To further refine the property tax system to account for Federal Reserve monetary inflation, we should implement an “increased mortgage interest tax,” which would be payable by the owner of the mortgage debt and which would be enforced by requiring that the “increased mortgage interest tax” be paid as mortgage payments are received and prior to any foreclosure action or other transfer of the mortgage or the property. This tax would be based on the part of the mortgage that is higher than the appraised value of the property before the the mortgage debt was incurred.
Incentives for Government
The present property tax assessment system tends to inflate values at the beginning of the inflation process, since recent sales will be for a higher price, especially during a credit induced real estate bubble. This system also leads to higher tax revenues for government, which creates an incentive for state and local governments to promote real estate bubbles and maintain high property prices—favoring price rises and opposing price decreases. This also means that local governments are aligned with the banking cartel and property developers and against the local citizenry. This alignment is counter-productive because it results in an economy in which property ownership is unaffordable for the middle class and in which money is increasingly transferred out of the local economy to Wall Street banks and corporations.
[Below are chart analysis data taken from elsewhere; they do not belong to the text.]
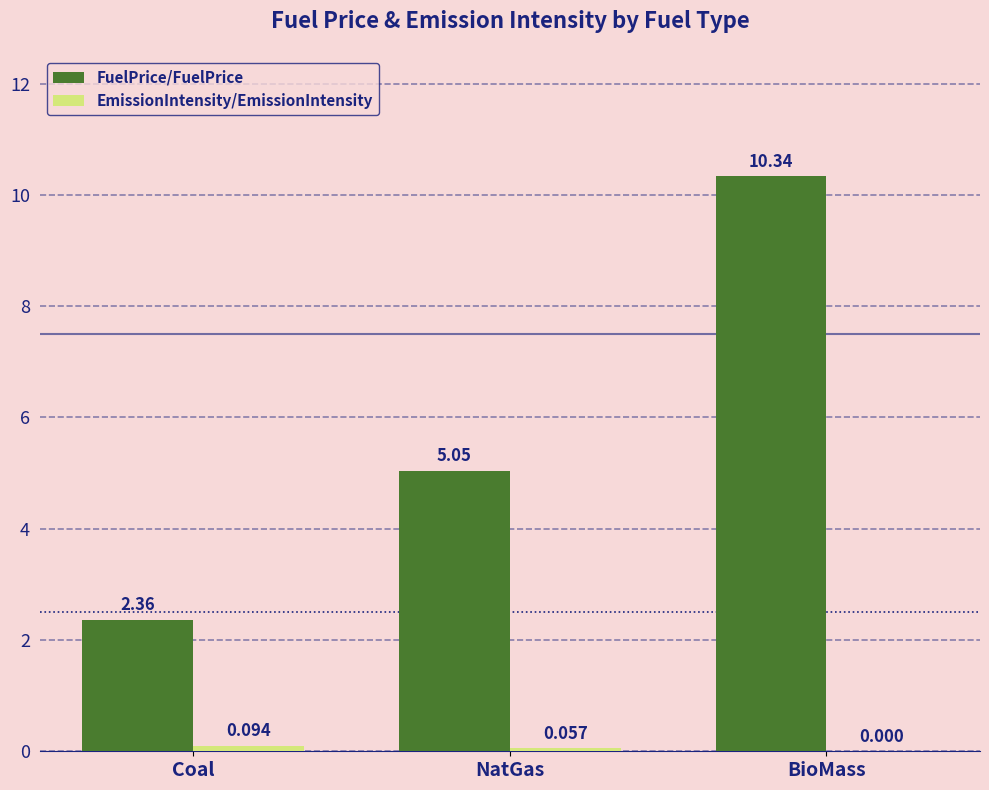

At which category is the sum across all series the highest?

BioMass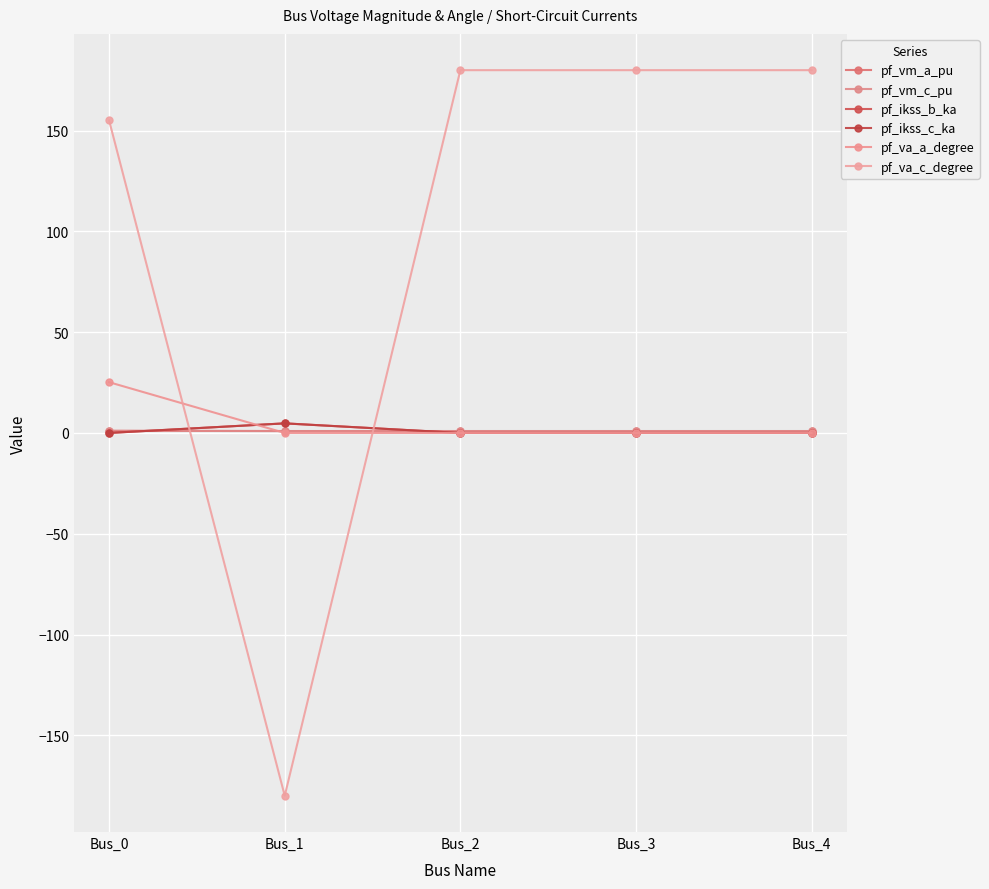

Is this an area chart (filled region under the line)?

No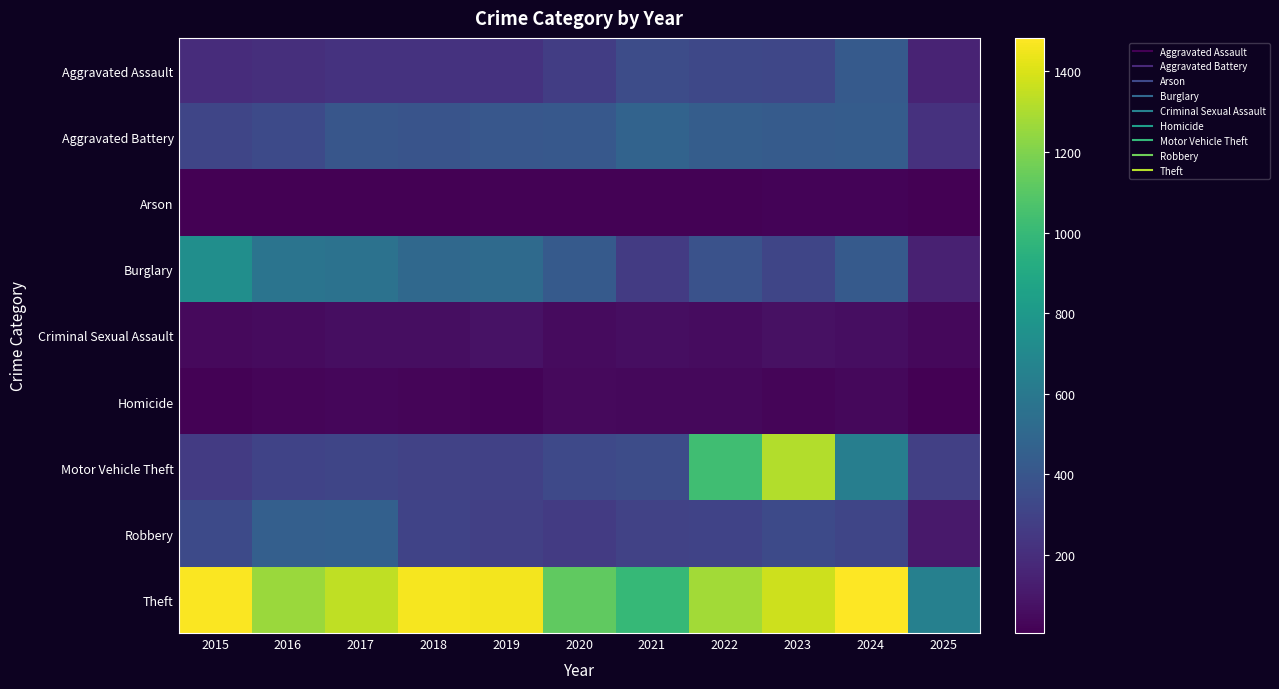

Which series has the largest total across all categories?

Theft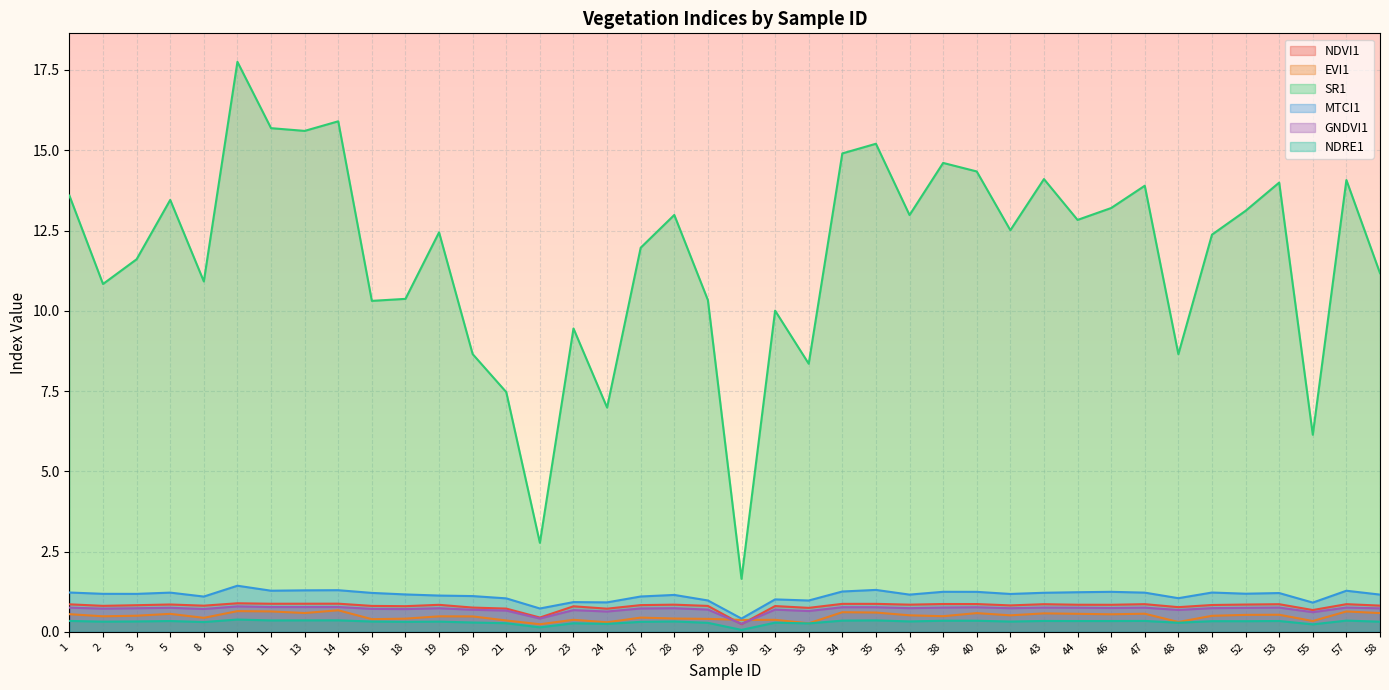

What is the value of the SR1 point at the 39th from the left?

14.1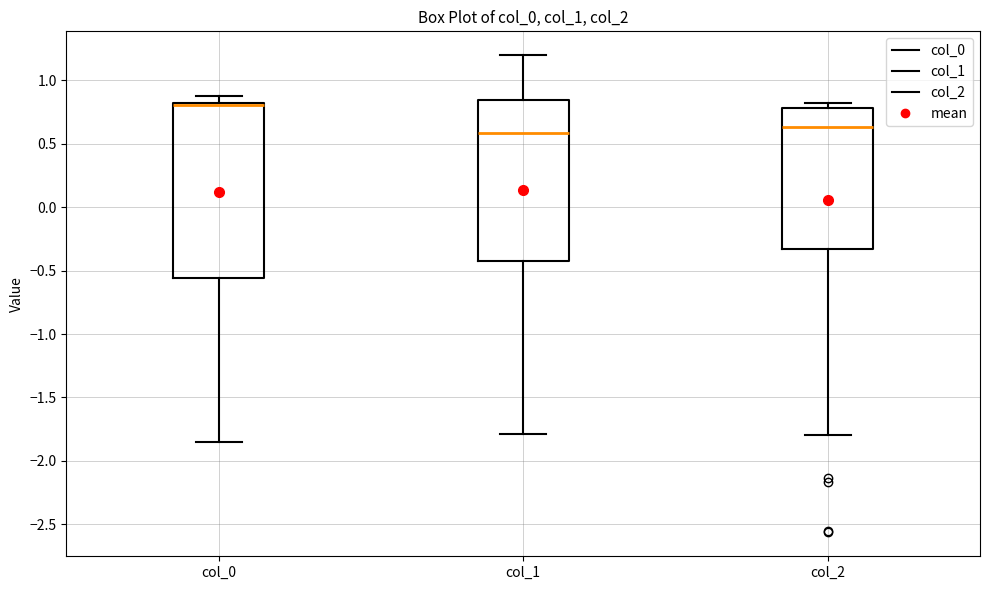

Reading left to right, transcribe this box plot: for each box, give where its median line is, the range the box spans, and where its two whiskers end, as read against the y-axis. The values are not printed on the chart, so give them approximately, as read against the axis.

col_0: median 0.80, box -0.55 to 0.85, whiskers -1.85 to 0.85 (just above the box's upper edge)
col_1: median 0.60, box -0.40 to 0.85, whiskers -1.80 to 1.20
col_2: median 0.65, box -0.35 to 0.80, whiskers -1.80 to 0.80 (just above the box's upper edge)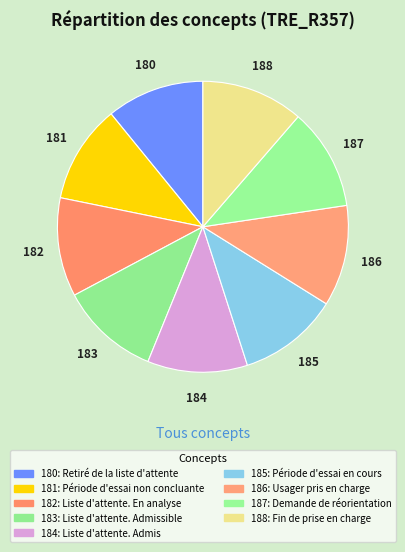

Rank the categories by value from lowest to highest.

Retiré de la liste d'attente, Période d'essai non concluante, Liste d'attente. En analyse, Liste d'attente. Admissible, Liste d'attente. Admis, Période d'essai en cours, Usager pris en charge, Demande de réorientation, Fin de prise en charge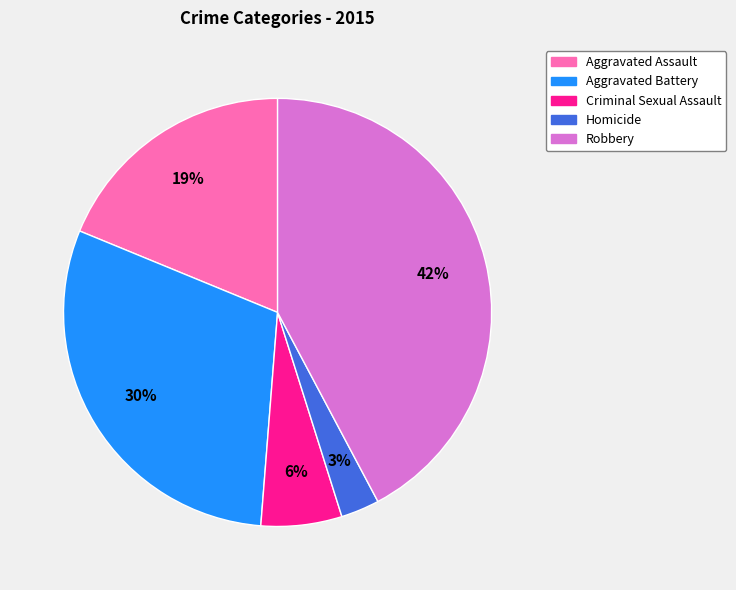

Combined, do Criminal Sexual Assault and Aggravated Battery account for over 50%?

No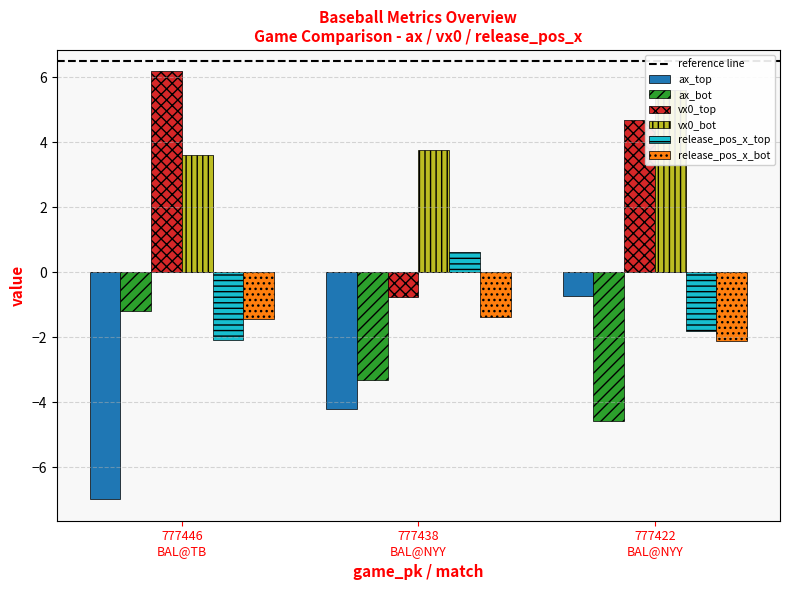

True or false: release_pos_x_top has a value of -2.1 at 777446
BAL@TB.

True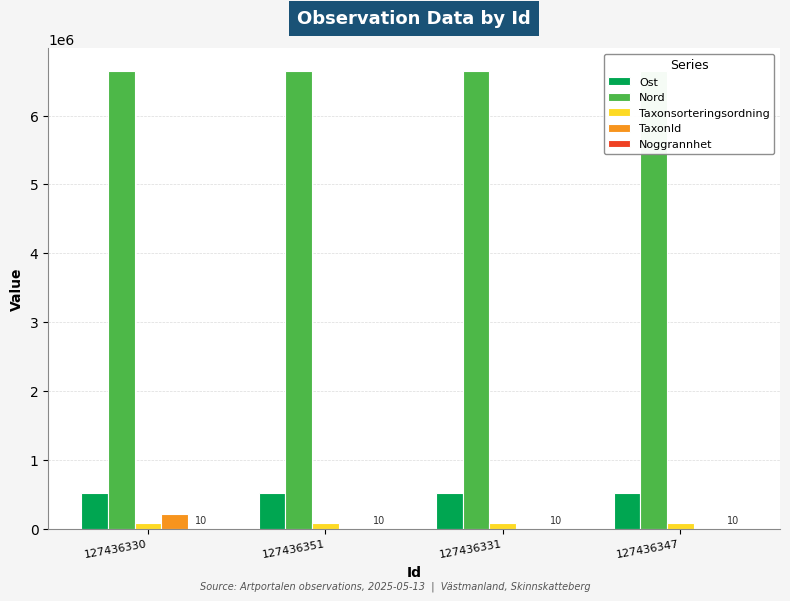

Which series has the largest total across all categories?

Nord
The rental value of property is directly related to the local income level. Under my proposal to base property tax assessments on local rental value and income levels, the incentive for the government will be to seek to increase household incomes. This will incentivize local and state government to focus on ways to promote better paying jobs and more successful small business. The incentive will be to promote household incomes because rental payments are dependent on local income levels and are not financed by the banking cartel. In addition, cities will become more focused on making urban spaces more appealing, livable, and more accommodating to residents while rural areas will seek to increase jobs and business opportunities.
Benefits to the Public
While no one likes paying taxes, we must realize that Texas is our state and we have to pay for it. The American reformer, Henry George, proposed that all taxation be based upon land rent value. It is quite possible for local and state government to provide valuable services to the public that are worth the tax bill. Local and state government spending that is wisely allocated circulates money in ways that are beneficial to the public and helps the economy. It is said that taxes are one of the inevitabilities. The issues are whether property taxes are fair and reasonable and whether the public is receiving good value for property tax payments. To accomplish the goal of government providing good value to the public, we must create the incentive system that will produce that result. By relating property tax assessments directly to the economic situation of the local population, local and state governments will have a direct incentive to help improve living standards and economic well being and to place the public welfare as the highest priority.